=== Supplied passage ===
Then came the smile, that ear-to-ear endorsement of the moment. To other entertainers, a grin is a given. But on the mouth of a pioneer prone to bitterness, one who's rarely played in public the past 10 years, the upturned corners meant something. It's not often that an enigma comes to life before your eyes, so when "Estay-bon Hor-don," as he was introduced, took off on a jazzy tangent to start his set, the audience of about 2,000 erupted. Conjunto purists have not always been fans of Jordan's attempts to modernize a style of music that peaked in popularity in the '50s and '60s, and he's not exactly big with the Tejano crowd, which prefers its front men to wear cowboy get-ups and dance around. But on this night the factions of fans banded together to welcome home a notorious and troubled genius. When he punctuated the perfect night with his trademark girlie-yelp grito, the men in 10-gallon hats hoisted their cans of light beer and the women brushed against the up beat.

"Voy a cantáerles un corrído muy al albla" ("I'm going to sing you a great corrido")he vocalized on a traditional Mexican folk song that he would "Jordanize" with cat-quick button runs and a skronking solo closer to bebop than Tex-Mex. "Está es la historía de un pachuco muy rocote," he sang in an unharnessed voice.

This is the story of one bad-ass pachuco.


The way you interview Steve Jordan is to drive to San Antonio and just show up at his door. It's a carriage house in the back yard of another house on the city's far west side. Appointments don't mean much to the man who's never owned a watch. He's been known to take off on impromptu deep-sea fishing and casino gambling vacations at the drop of a Hohner. But on this day you're lucky. It's 4 in the afternoon and Jordan's home, but he's still sleeping.

"He was up all night recording," his 19-year-old son, Steve, says. "Give him another hour or two."

A polite and soft-spoken kid, Steve III (he has an older half-brother also named Steve Jordan) gives a tour of the studio that dominates the living room. The only TV is tuned to a surveillance camera outside. The only stereo is a big wooden console number on top of which several Ampex reel-to-reel tapes are stacked. The famous red "Steve Jordan Tex-Mex Rockordeon" is on the floor next to a chair. There are musical instruments everywhere -- guitars, drums, saxophones, timbales and two or three other button accordions. Jordan can play them all with the virtuoso skill another man named Jordan once displayed on the basketball court.

=== Provided material ===
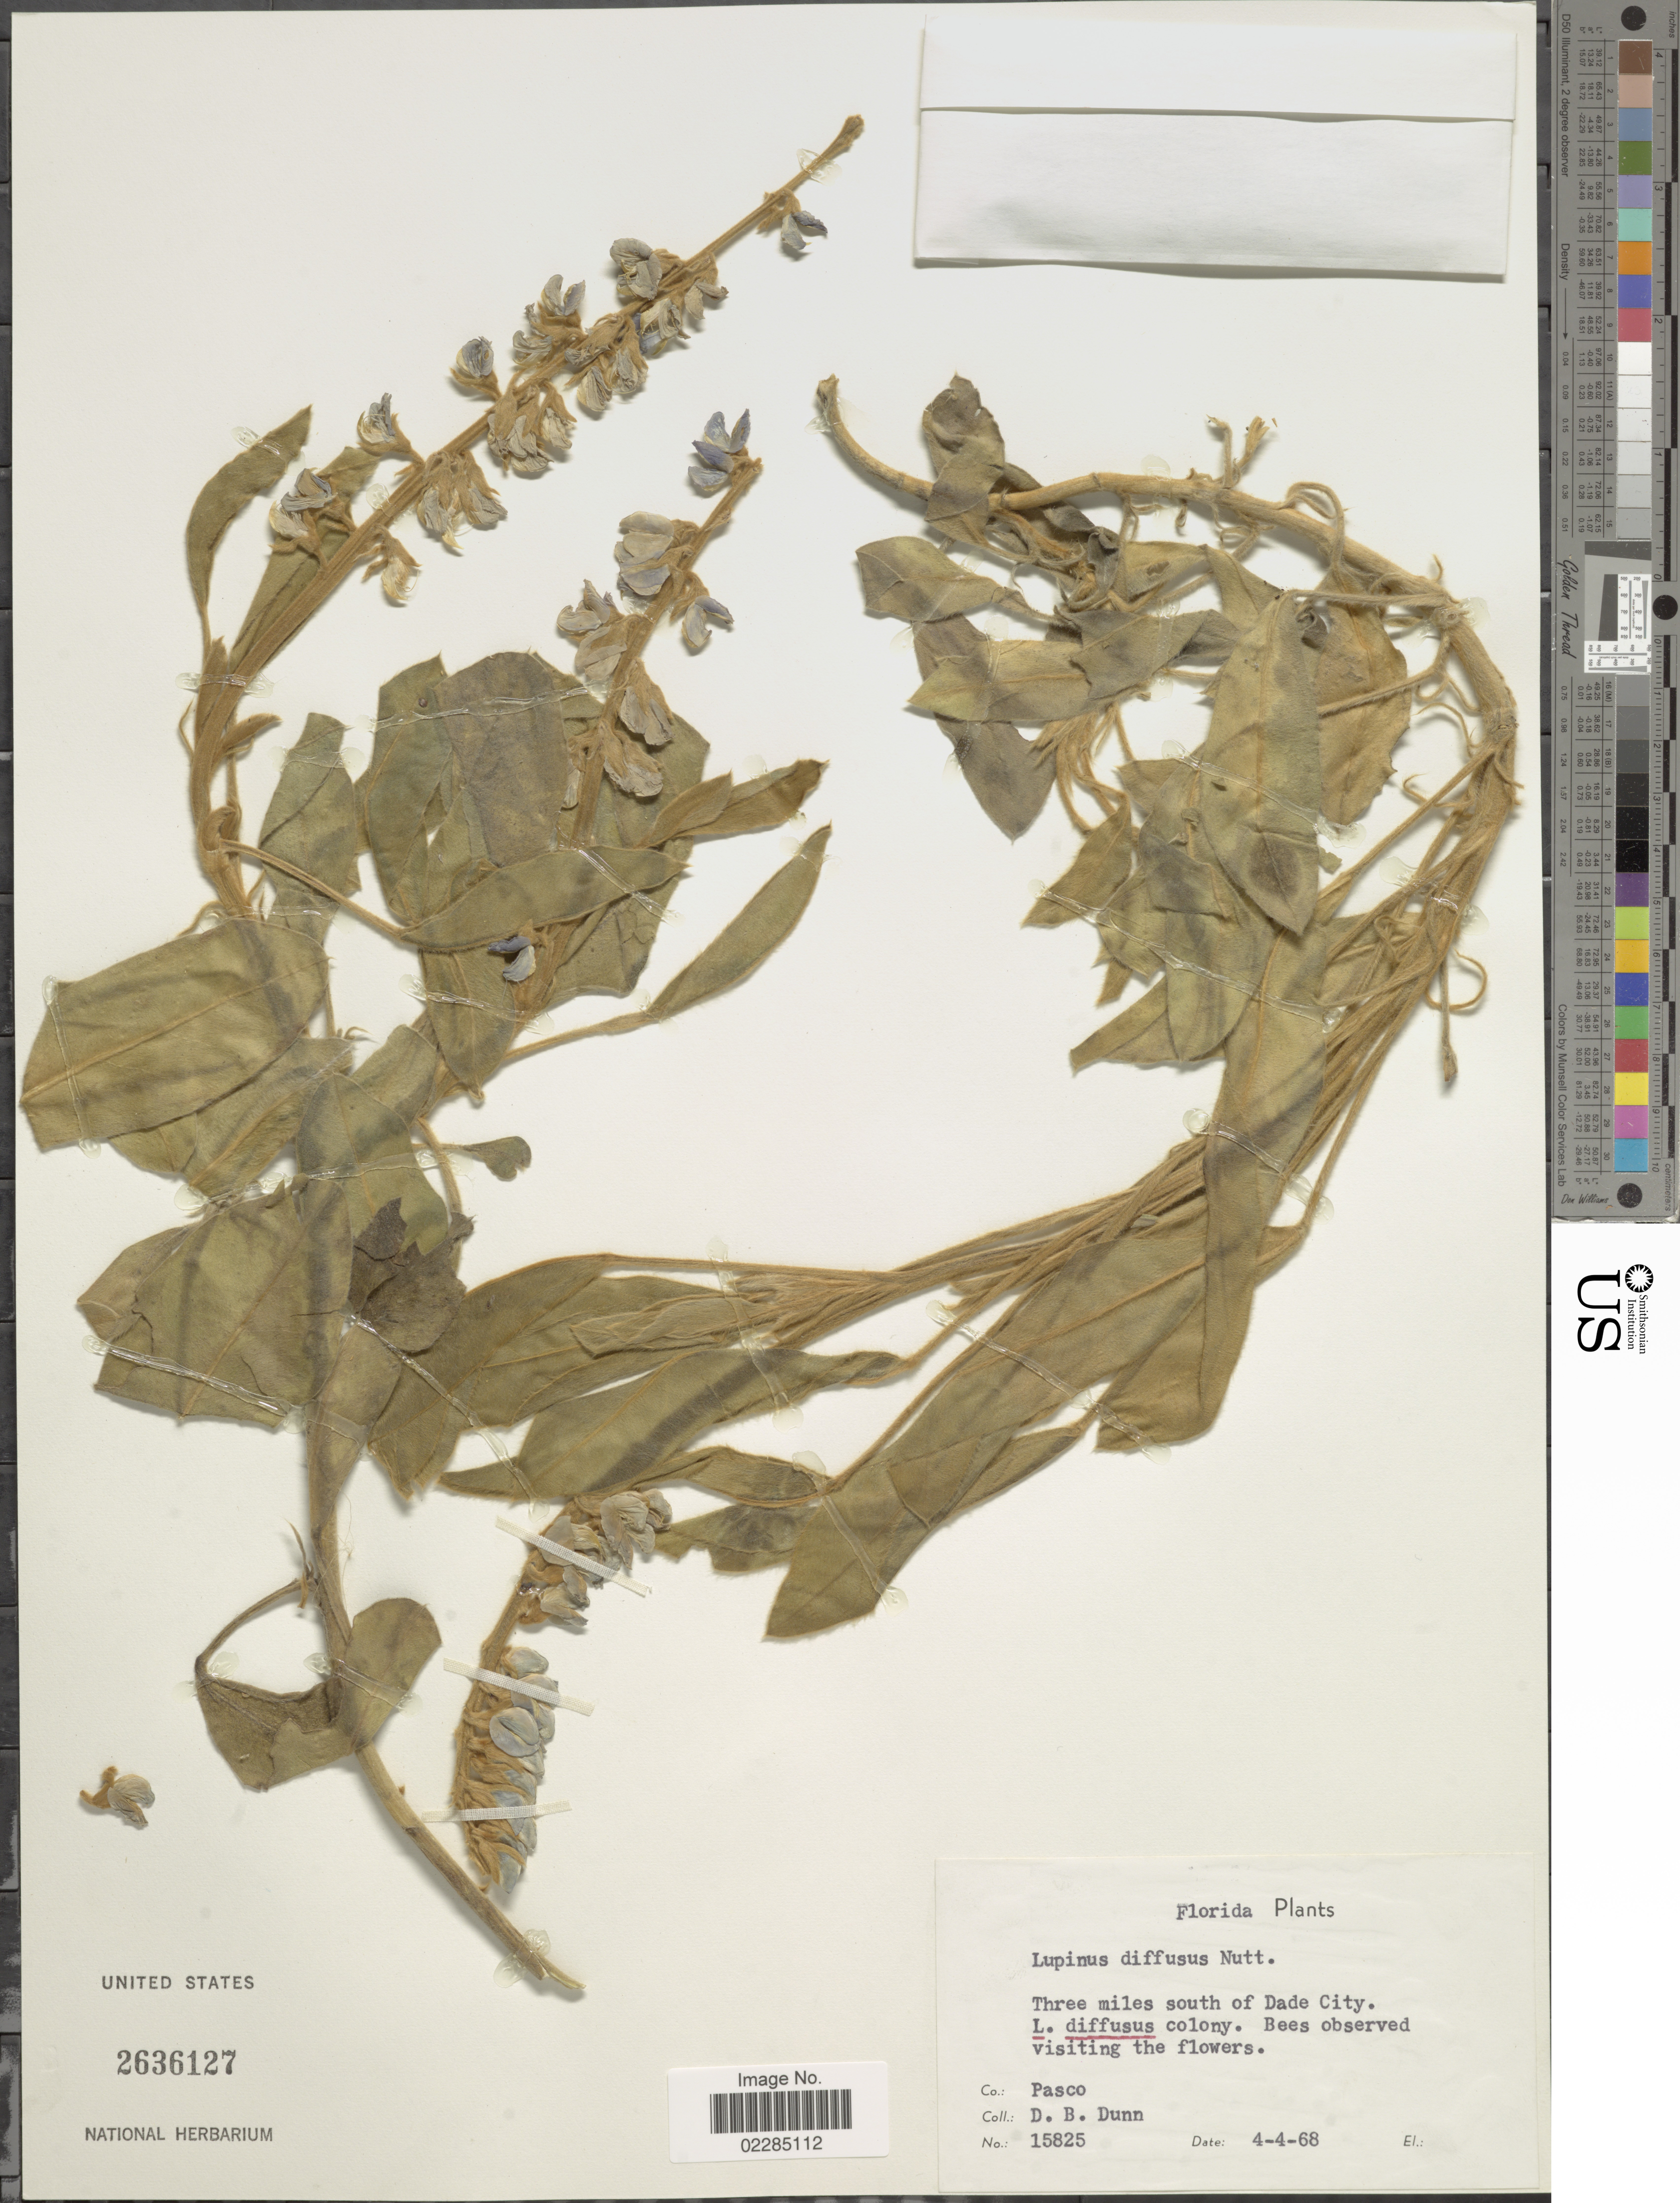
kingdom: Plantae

...

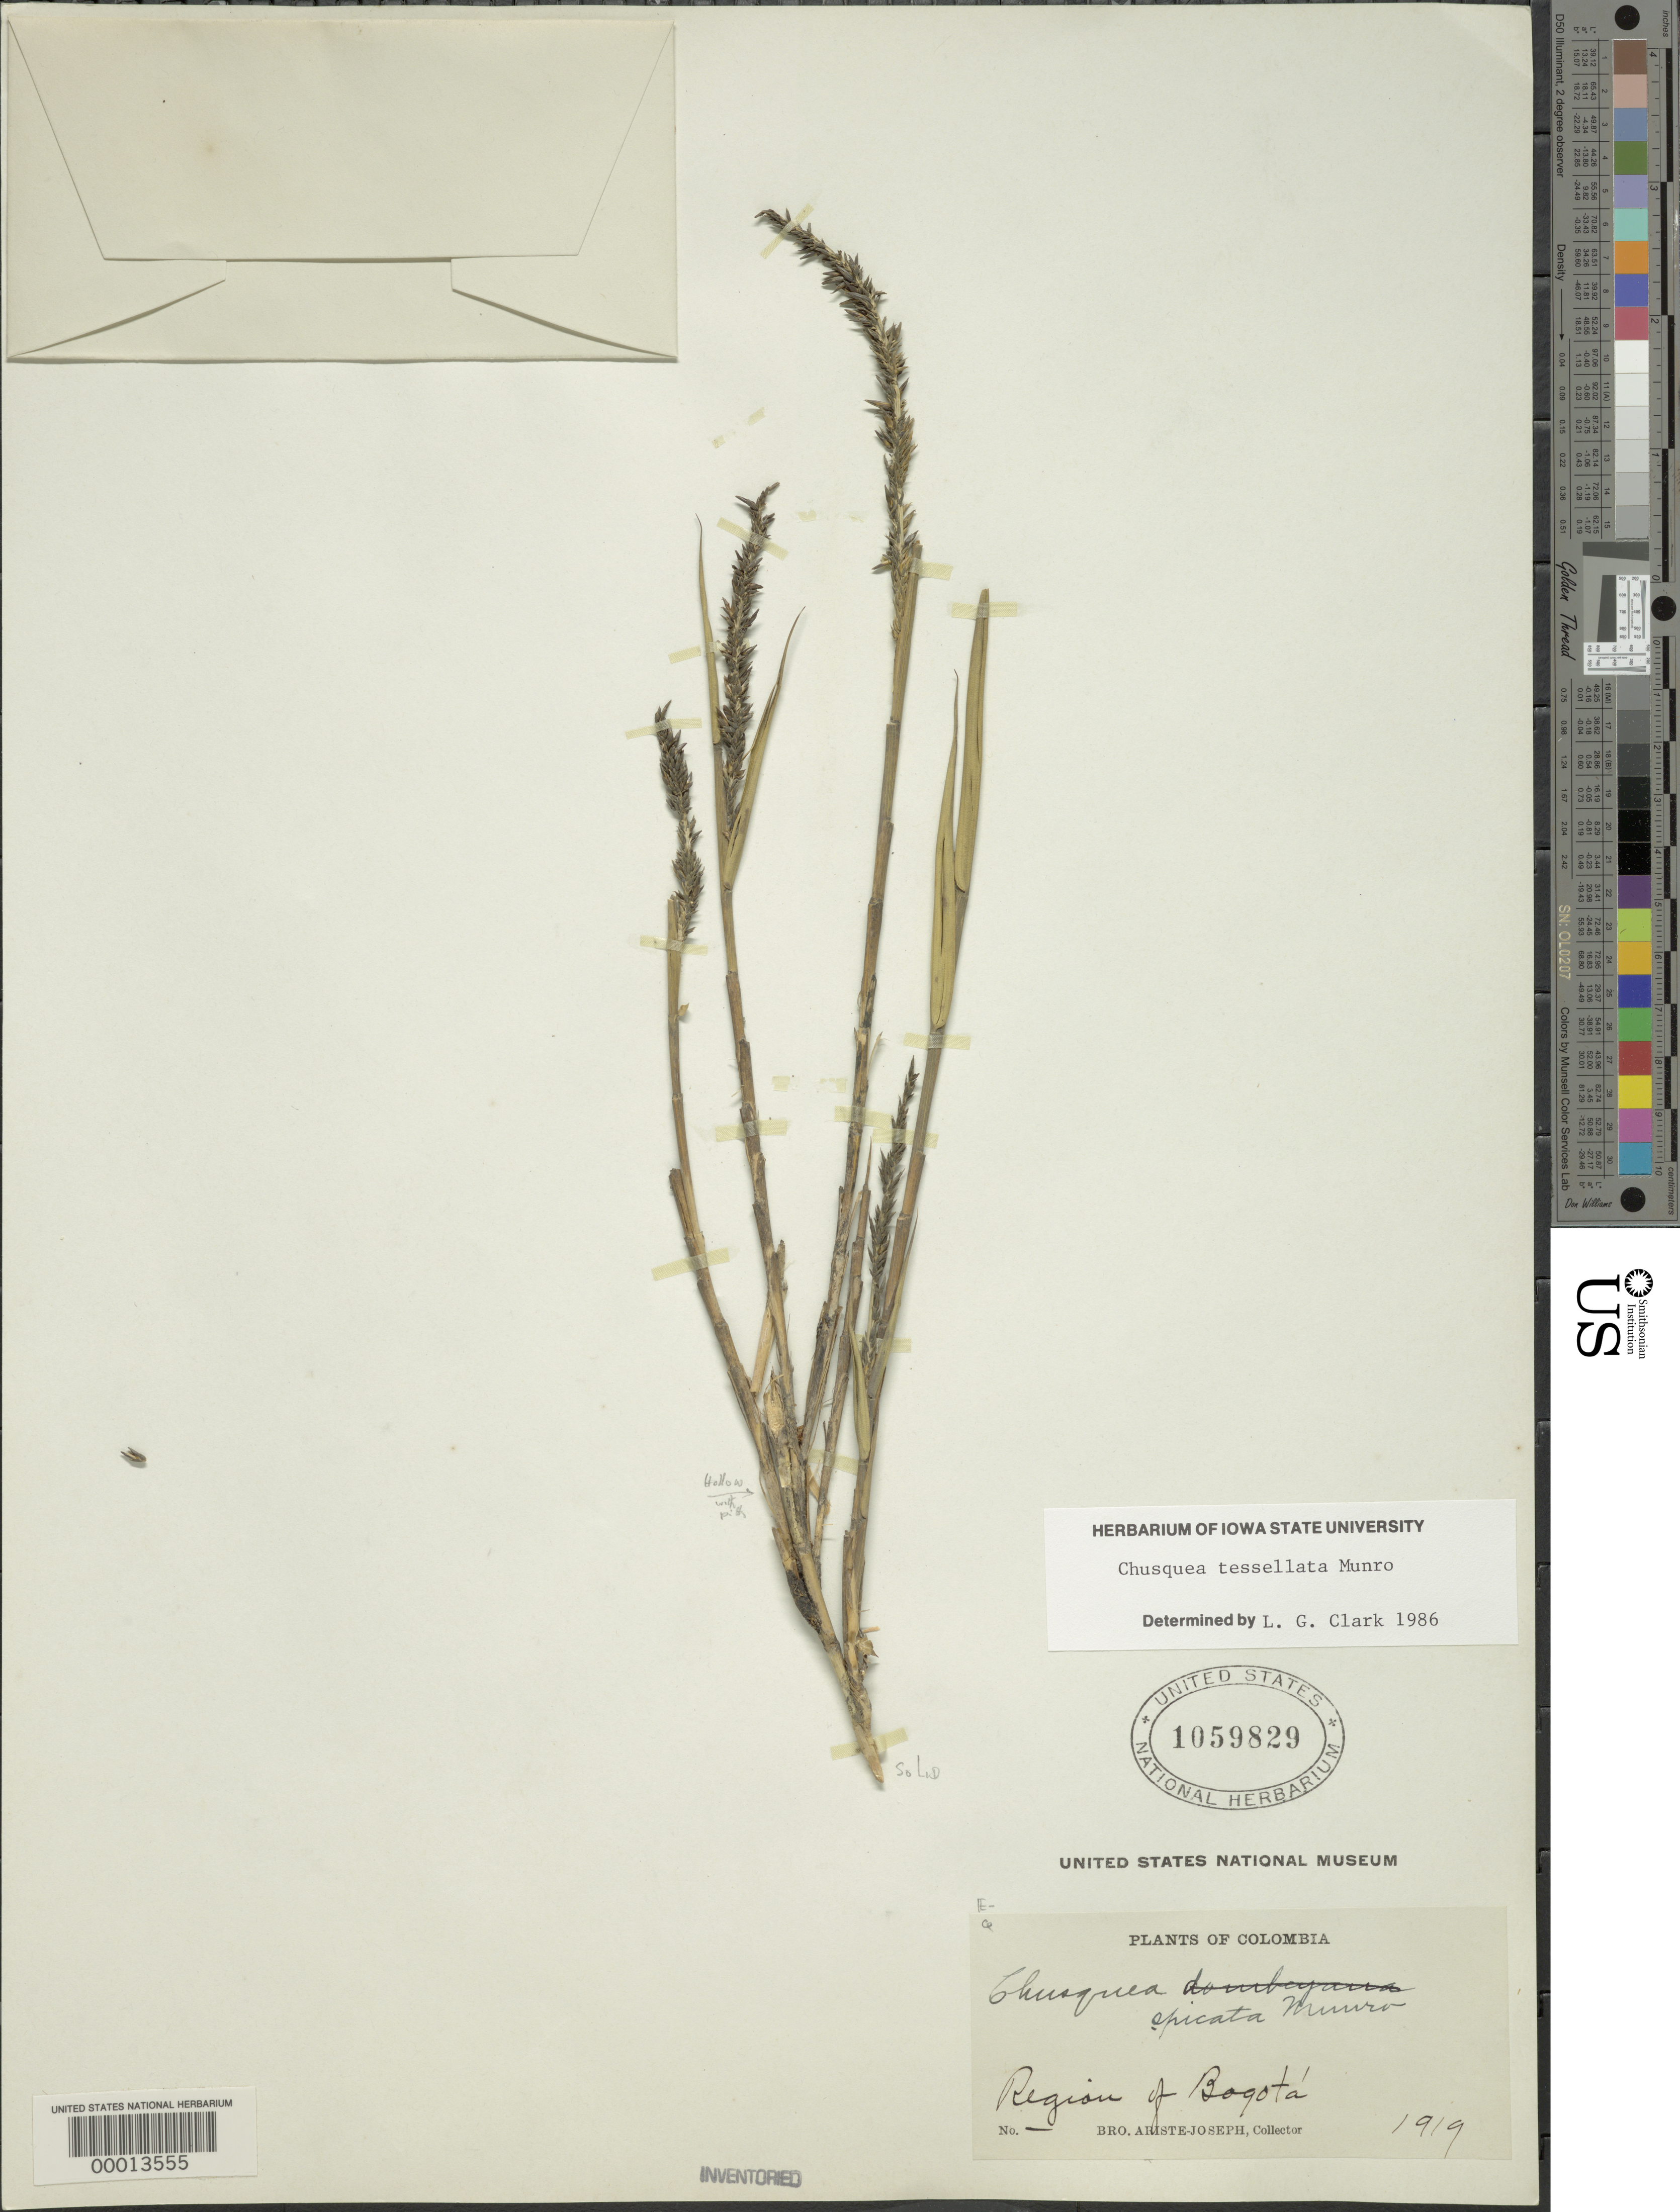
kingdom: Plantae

=== To be done ===
From the passage about Steve Jordan, reproduce the portion starting with "A polite and" and going on through "the basketball court.".

=== Complete answer ===
A polite and soft-spoken kid, Steve III (he has an older half-brother also named Steve Jordan) gives a tour of the studio that dominates the living room. The only TV is tuned to a surveillance camera outside. The only stereo is a big wooden console number on top of which several Ampex reel-to-reel tapes are stacked. The famous red "Steve Jordan Tex-Mex Rockordeon" is on the floor next to a chair. There are musical instruments everywhere -- guitars, drums, saxophones, timbales and two or three other button accordions. Jordan can play them all with the virtuoso skill another man named Jordan once displayed on the basketball court.